The citizenship-by-investment scheme’s contribution to economic growth in the past three years was just 1.2 per cent of 13 percentage points, Finance Minister Harris Georgiades said Wednesday, as the cabinet tightened procedures for applicants to the programme, which has been criticised by the EU as lacking transparency.
Speaking after the cabinet meeting, Georgiades said the scheme proved important for the construction and real estate sectors with 24 per cent of total transactions linked with it “but with relatively little impact on the economy”.
“The construction and real estate sector has clearly recovered and part of this recovery is owed to the programme but there is no overheating, nor an especially high dependence of the economy and the growth prospects on the particular sector,” he said.
The minister said 1,864 applications have been approved since 2013 with transactions valued at €6.6bn.
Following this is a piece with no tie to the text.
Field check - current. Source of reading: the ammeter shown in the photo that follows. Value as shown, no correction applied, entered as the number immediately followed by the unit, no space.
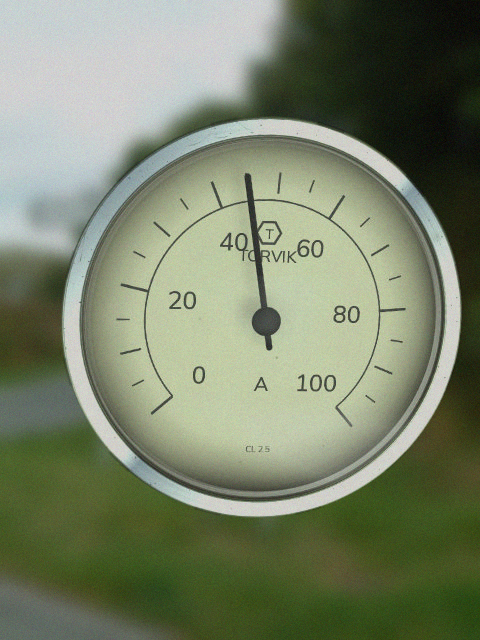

This number does not include family members.
The minister said transactions were separate from investment contributing to an economy’s growth rate.
“Transactions are one thing and investments with a positive contribution to the growth rate of an economy, another,” he said.
The acquisition of shares in a company does not contribute to the growth rate, he added. That was something that will happen if moves to expand followed, creating economic activity, or if a building sold.
Based on these facts and a study by the economy council, the cabinet approved a series of changes to make it more specific and credible, Georgiades said.
The changes include a €75,000 contribution to research and development and an equal amount to the land development organisation to fund affordable housing schemes.
“We ensure that for every naturalisation of a foreign investor, funds will also go towards an affordable home for our fellow citizens who are in need,” he said.
The cabinet also approved stricter criteria for applicants who will undergo background checks by a specialised foreign firm, which has not been hired yet. Applicants will also be obliged to already possess a Schengen visa — a short-stay visa that allows a person to travel to any members of the Schengen Area for up to 90 days for tourism or business purposes.
Applicants who have already been rejected by other EU states will be excluded.
In January, the European Commission warned that programmes of EU states, including Cyprus, to sell passports and visas to wealthy foreigners could help organised crime groups infiltrate the bloc and raise the risk of money laundering, corruption and tax evasion.
The warning was contained in the first report the EU executive produced over the multi-billion-dollar industry of so-called “investment migration”, which allows rich individuals to buy citizenship or residence in countries that put them on sale.
It highlighted shortfalls in the Cypriot and Maltese schemes which do not sufficiently check the origins of the wealth of individuals and do not allow their easy identification.
Although legal, these schemes are sometimes run in opaque ways and without sufficient checks on those who acquire passports and visas, the commission said, mostly raising concerns about the programmes in Malta and Cyprus.
The investment amount is €2m if the investment is made solely in residential real estate, at least a quarter of which must be spent on a residence for life.
If not, the threshold is €2.5m, at least €500,000 of which must be spent on a permanent residence. In both cases, the requirement of a permanent residence ensures the investor remains closely engaged with Cyprus even if not actually obliged to live on the island.